* Problem description *
Rewrite all the lines of the records below as a single numbered list, omitting any blank lines.

▬▬▬▬▬▬

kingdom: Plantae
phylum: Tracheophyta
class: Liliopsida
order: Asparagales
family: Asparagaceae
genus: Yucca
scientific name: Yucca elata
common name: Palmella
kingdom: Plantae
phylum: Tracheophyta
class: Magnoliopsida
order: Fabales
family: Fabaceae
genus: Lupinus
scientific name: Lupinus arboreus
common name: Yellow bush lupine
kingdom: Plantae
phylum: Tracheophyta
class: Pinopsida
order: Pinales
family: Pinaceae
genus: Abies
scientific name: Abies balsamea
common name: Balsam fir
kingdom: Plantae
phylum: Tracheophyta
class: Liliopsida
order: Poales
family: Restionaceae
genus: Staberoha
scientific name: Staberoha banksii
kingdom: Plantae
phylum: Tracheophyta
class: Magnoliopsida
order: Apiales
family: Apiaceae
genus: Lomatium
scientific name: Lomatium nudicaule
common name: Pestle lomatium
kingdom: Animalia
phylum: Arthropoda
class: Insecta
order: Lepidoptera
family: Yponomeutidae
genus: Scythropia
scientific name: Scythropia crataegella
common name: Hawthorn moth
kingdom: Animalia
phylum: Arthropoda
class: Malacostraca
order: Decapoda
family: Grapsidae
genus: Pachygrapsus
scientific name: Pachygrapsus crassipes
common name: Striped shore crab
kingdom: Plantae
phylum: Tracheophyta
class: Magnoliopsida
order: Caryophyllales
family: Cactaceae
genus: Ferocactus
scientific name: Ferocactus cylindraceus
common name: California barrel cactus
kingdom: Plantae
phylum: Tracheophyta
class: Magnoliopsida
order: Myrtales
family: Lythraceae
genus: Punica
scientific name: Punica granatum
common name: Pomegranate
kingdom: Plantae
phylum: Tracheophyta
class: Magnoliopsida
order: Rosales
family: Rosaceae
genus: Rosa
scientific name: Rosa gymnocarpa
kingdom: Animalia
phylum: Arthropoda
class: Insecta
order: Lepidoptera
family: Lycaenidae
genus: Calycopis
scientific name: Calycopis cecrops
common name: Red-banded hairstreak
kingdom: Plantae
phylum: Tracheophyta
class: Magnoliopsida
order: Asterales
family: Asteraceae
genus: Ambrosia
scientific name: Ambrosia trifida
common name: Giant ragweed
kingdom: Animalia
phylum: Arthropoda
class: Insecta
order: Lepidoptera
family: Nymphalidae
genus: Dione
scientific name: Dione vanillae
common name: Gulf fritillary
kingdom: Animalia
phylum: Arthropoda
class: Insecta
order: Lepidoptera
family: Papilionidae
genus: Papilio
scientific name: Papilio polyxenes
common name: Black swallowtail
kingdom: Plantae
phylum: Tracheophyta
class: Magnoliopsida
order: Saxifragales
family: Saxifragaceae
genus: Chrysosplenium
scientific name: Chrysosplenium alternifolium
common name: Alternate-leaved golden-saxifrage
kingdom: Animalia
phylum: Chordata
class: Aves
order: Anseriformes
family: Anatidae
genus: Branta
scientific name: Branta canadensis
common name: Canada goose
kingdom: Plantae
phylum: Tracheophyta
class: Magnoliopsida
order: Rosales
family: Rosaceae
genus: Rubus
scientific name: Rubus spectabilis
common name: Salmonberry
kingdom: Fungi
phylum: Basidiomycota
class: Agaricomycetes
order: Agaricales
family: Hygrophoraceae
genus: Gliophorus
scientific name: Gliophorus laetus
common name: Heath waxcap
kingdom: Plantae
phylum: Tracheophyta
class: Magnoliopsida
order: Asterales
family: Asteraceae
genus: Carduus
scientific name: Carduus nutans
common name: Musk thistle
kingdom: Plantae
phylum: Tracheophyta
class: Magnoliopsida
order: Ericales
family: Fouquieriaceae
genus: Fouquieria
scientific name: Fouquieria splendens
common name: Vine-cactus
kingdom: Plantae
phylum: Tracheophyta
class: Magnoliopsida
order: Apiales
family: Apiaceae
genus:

▬▬▬▬▬▬

* Worked solution *
1. kingdom: Plantae
2. phylum: Tracheophyta
3. class: Liliopsida
4. order: Asparagales
5. family: Asparagaceae
6. genus: Yucca
7. scientific name: Yucca elata
8. common name: Palmella
9. kingdom: Plantae
10. phylum: Tracheophyta
11. class: Magnoliopsida
12. order: Fabales
13. family: Fabaceae
14. genus: Lupinus
15. scientific name: Lupinus arboreus
16. common name: Yellow bush lupine
17. kingdom: Plantae
18. phylum: Tracheophyta
19. class: Pinopsida
20. order: Pinales
21. family: Pinaceae
22. genus: Abies
23. scientific name: Abies balsamea
24. common name: Balsam fir
25. kingdom: Plantae
26. phylum: Tracheophyta
27. class: Liliopsida
28. order: Poales
29. family: Restionaceae
30. genus: Staberoha
31. scientific name: Staberoha banksii
32. kingdom: Plantae
33. phylum: Tracheophyta
34. class: Magnoliopsida
35. order: Apiales
36. family: Apiaceae
37. genus: Lomatium
38. scientific name: Lomatium nudicaule
39. common name: Pestle lomatium
40. kingdom: Animalia
41. phylum: Arthropoda
42. class: Insecta
43. order: Lepidoptera
44. family: Yponomeutidae
45. genus: Scythropia
46. scientific name: Scythropia crataegella
47. common name: Hawthorn moth
48. kingdom: Animalia
49. phylum: Arthropoda
50. class: Malacostraca
51. order: Decapoda
52. family: Grapsidae
53. genus: Pachygrapsus
54. scientific name: Pachygrapsus crassipes
55. common name: Striped shore crab
56. kingdom: Plantae
57. phylum: Tracheophyta
58. class: Magnoliopsida
59. order: Caryophyllales
60. family: Cactaceae
61. genus: Ferocactus
62. scientific name: Ferocactus cylindraceus
63. common name: California barrel cactus
64. kingdom: Plantae
65. phylum: Tracheophyta
66. class: Magnoliopsida
67. order: Myrtales
68. family: Lythraceae
69. genus: Punica
70. scientific name: Punica granatum
71. common name: Pomegranate
72. kingdom: Plantae
73. phylum: Tracheophyta
74. class: Magnoliopsida
75. order: Rosales
76. family: Rosaceae
77. genus: Rosa
78. scientific name: Rosa gymnocarpa
79. kingdom: Animalia
80. phylum: Arthropoda
81. class: Insecta
82. order: Lepidoptera
83. family: Lycaenidae
84. genus: Calycopis
85. scientific name: Calycopis cecrops
86. common name: Red-banded hairstreak
87. kingdom: Plantae
88. phylum: Tracheophyta
89. class: Magnoliopsida
90. order: Asterales
91. family: Asteraceae
92. genus: Ambrosia
93. scientific name: Ambrosia trifida
94. common name: Giant ragweed
95. kingdom: Animalia
96. phylum: Arthropoda
97. class: Insecta
98. order: Lepidoptera
99. family: Nymphalidae
100. genus: Dione
101. scientific name: Dione vanillae
102. common name: Gulf fritillary
103. kingdom: Animalia
104. phylum: Arthropoda
105. class: Insecta
106. order: Lepidoptera
107. family: Papilionidae
108. genus: Papilio
109. scientific name: Papilio polyxenes
110. common name: Black swallowtail
111. kingdom: Plantae
112. phylum: Tracheophyta
113. class: Magnoliopsida
114. order: Saxifragales
115. family: Saxifragaceae
116. genus: Chrysosplenium
117. scientific name: Chrysosplenium alternifolium
118. common name: Alternate-leaved golden-saxifrage
119. kingdom: Animalia
120. phylum: Chordata
121. class: Aves
122. order: Anseriformes
123. family: Anatidae
124. genus: Branta
125. scientific name: Branta canadensis
126. common name: Canada goose
127. kingdom: Plantae
128. phylum: Tracheophyta
129. class: Magnoliopsida
130. order: Rosales
131. family: Rosaceae
132. genus: Rubus
133. scientific name: Rubus spectabilis
134. common name: Salmonberry
135. kingdom: Fungi
136. phylum: Basidiomycota
137. class: Agaricomycetes
138. order: Agaricales
139. family: Hygrophoraceae
140. genus: Gliophorus
141. scientific name: Gliophorus laetus
142. common name: Heath waxcap
143. kingdom: Plantae
144. phylum: Tracheophyta
145. class: Magnoliopsida
146. order: Asterales
147. family: Asteraceae
148. genus: Carduus
149. scientific name: Carduus nutans
150. common name: Musk thistle
151. kingdom: Plantae
152. phylum: Tracheophyta
153. class: Magnoliopsida
154. order: Ericales
155. family: Fouquieriaceae
156. genus: Fouquieria
157. scientific name: Fouquieria splendens
158. common name: Vine-cactus
159. kingdom: Plantae
160. phylum: Tracheophyta
161. class: Magnoliopsida
162. order: Apiales
163. family: Apiaceae
164. genus:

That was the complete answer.